Lange haben wir in Österreich mit einem Gefühl falscher Sicherheit gelebt, das haben vier Menschen mit dem Leben bezahlt. Wir haben nun deutlich gesehen, die Sicherheit eines Mitgliedstaates der Europäischen Union betrifft die Sicherheit aller Menschen in der Europäischen Union, und deshalb müssen wir uns diese unangenehme Frage stel­len: Hätte dieser Anschlag nicht verhindert werden können?

Wieder einmal sehen wir Kommunikationsprobleme zwischen den Behörden, mangeln­de Schulungen, einen Mangel an Ressourcen, an finanziellen Mitteln, an personeller Ausstattung. Diese Schwachstellen kosten Menschenleben, verletzen Menschen, sie gefährden unseren gesellschaftlichen Zusammenhalt und unsere Demokratie – und wir dürfen uns diese Schwachstellen nicht länger erlauben. (Beifall bei der SPÖ.)

Sie sind auch das Resultat eines seit Jahren von Türkis und Blau abgewirtschafteten Sicherheitsapparats. Eine wichtige Währung in der europäischen und internationalen Zusammenarbeit in der Terrorbekämpfung ist Vertrauen, davon hängt der Austausch vertraulicher Informationen ab, und das schwindet seit Türkis-Blau. Österreich ist nicht in der Lage, die innere und die äußere Sicherheit miteinander zu verknüpfen, das heißt, die nationale Zusammenarbeit und Kommunikation mit der grenzüberschreitenden euro­päischen Zusammenarbeit zu verbinden. Ausländische Behörden nehmen den österrei­chischen Innenminister nicht mehr ernst – und langsam, aber sicher werden wir vom Informationsfluss abgeschnitten. Spätestens seit der Razzia im BVT unter Herrn Kickl fehlt das Vertrauen in unseren Nachrichtendienst, und das schadet unserer Republik Österreich.

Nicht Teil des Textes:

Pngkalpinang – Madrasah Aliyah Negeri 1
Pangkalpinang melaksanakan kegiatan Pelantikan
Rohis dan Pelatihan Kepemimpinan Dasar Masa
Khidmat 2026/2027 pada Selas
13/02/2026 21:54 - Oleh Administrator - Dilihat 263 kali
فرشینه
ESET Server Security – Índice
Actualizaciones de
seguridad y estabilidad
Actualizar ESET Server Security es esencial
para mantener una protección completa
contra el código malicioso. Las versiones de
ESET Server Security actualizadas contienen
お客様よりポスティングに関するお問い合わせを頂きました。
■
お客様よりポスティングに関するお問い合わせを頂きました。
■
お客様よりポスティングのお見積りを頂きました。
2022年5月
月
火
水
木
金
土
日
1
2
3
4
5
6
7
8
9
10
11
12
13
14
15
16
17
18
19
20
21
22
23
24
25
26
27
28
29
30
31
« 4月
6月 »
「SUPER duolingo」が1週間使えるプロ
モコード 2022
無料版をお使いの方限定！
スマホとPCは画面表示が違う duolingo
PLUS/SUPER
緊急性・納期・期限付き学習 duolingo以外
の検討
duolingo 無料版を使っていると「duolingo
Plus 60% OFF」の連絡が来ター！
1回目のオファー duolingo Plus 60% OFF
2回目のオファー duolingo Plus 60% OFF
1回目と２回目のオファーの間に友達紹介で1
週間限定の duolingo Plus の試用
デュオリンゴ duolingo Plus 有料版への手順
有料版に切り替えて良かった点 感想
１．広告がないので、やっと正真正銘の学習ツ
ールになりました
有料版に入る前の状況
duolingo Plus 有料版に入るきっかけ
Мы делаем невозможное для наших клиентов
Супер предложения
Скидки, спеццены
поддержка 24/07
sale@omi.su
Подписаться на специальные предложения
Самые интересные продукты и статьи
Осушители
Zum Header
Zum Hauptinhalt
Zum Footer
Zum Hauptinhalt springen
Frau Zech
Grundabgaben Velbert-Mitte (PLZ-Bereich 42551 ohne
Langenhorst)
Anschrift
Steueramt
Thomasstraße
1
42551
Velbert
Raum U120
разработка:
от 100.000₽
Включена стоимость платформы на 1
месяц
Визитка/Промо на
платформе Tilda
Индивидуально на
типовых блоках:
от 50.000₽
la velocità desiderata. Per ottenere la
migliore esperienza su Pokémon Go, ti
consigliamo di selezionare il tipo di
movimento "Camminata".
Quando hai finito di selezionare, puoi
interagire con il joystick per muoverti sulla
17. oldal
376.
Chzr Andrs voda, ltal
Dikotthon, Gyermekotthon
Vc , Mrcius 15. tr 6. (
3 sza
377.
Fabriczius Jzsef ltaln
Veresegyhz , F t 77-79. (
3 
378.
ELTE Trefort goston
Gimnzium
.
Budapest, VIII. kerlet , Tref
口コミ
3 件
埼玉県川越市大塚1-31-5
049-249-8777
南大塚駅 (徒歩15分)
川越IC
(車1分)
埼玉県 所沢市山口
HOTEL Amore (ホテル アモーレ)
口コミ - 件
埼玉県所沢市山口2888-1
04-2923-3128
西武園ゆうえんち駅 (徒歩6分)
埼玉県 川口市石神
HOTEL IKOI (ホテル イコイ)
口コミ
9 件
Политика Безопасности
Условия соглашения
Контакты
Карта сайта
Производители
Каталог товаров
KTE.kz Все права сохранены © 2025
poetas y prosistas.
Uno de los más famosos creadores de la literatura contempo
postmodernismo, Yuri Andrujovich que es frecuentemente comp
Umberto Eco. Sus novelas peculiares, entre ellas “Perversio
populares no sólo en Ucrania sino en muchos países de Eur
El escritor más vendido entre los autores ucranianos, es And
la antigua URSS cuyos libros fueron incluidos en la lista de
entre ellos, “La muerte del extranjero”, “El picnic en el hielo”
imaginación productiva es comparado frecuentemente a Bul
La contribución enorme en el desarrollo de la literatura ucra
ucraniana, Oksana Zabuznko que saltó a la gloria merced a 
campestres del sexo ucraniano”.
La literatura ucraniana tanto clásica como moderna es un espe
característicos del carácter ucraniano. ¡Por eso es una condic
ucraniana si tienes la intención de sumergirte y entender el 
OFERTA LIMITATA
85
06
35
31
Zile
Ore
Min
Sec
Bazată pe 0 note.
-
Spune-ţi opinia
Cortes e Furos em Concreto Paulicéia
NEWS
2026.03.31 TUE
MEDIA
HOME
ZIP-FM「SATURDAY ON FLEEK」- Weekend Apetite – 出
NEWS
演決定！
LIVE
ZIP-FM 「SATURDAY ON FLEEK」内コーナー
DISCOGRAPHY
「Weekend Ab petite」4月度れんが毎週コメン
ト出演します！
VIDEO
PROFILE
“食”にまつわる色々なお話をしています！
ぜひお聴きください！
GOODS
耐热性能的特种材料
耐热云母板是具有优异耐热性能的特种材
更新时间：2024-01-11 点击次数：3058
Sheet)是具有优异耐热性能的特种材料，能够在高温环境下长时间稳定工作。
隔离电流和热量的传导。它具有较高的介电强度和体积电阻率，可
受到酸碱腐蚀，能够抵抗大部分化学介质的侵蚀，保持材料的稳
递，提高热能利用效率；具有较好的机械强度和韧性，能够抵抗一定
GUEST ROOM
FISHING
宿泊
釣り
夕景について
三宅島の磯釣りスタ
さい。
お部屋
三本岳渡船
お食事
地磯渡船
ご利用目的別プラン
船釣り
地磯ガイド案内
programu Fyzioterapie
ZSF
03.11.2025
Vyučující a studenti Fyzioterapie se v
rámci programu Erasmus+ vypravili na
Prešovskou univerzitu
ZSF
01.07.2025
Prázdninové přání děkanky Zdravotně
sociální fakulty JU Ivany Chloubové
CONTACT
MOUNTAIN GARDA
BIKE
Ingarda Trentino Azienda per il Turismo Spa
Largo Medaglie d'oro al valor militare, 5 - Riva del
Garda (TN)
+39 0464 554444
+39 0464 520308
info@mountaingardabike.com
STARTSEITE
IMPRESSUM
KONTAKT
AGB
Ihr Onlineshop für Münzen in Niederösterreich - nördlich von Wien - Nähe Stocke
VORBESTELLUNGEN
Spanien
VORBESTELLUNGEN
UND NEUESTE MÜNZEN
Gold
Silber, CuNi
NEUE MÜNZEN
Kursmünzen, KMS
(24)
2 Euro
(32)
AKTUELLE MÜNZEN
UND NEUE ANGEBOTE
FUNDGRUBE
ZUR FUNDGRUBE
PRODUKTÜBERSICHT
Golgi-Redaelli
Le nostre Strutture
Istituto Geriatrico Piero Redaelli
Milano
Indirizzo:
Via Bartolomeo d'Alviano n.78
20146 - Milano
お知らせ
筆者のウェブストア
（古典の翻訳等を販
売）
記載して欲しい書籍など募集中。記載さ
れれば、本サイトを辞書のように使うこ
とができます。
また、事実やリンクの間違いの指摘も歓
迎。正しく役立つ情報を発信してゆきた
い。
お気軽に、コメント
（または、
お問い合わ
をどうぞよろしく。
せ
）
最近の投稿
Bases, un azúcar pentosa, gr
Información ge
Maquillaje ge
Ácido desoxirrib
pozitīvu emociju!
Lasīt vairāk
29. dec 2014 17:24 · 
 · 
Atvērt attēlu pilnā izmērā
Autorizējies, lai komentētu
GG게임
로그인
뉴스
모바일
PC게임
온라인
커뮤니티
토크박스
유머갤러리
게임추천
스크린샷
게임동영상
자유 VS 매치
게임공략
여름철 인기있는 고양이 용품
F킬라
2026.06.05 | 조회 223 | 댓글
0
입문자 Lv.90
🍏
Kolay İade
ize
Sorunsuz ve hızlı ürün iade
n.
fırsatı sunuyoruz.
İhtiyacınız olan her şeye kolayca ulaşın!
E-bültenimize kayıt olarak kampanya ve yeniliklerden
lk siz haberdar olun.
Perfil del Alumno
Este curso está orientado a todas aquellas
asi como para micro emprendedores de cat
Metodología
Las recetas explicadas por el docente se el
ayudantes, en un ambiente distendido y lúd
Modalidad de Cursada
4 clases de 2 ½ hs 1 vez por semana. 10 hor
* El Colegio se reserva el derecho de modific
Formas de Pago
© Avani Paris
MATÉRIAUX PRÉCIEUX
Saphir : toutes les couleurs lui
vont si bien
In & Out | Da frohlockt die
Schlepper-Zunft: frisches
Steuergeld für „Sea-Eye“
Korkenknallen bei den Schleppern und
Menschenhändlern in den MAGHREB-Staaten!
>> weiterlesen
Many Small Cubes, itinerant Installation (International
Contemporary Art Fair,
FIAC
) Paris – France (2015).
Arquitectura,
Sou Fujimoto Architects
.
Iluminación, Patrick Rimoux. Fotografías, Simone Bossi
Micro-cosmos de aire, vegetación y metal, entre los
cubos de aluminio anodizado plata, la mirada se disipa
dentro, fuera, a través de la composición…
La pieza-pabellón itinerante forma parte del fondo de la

Gleichzeitig geht diese Regierung mit Informationen, die sie von den europäischen Part­nerbehörden erhalten hat, schleißig um. Denken wir an die Information über den ver­suchten Waffenkauf in der Slowakei. Was ist also zu tun? – Bei der Terrorismusbekämp­fung auf nationaler Ebene brauchen die Bürgerinnen und Bürger funktionierende, zuver­lässige und rasch handelnde Behörden. Wir brauchen mehr Europa, mehr Zusammen­arbeit, mehr Koordinierung auf Gemeinschaftsebene, auf bilateraler und auf multilatera­ler Ebene.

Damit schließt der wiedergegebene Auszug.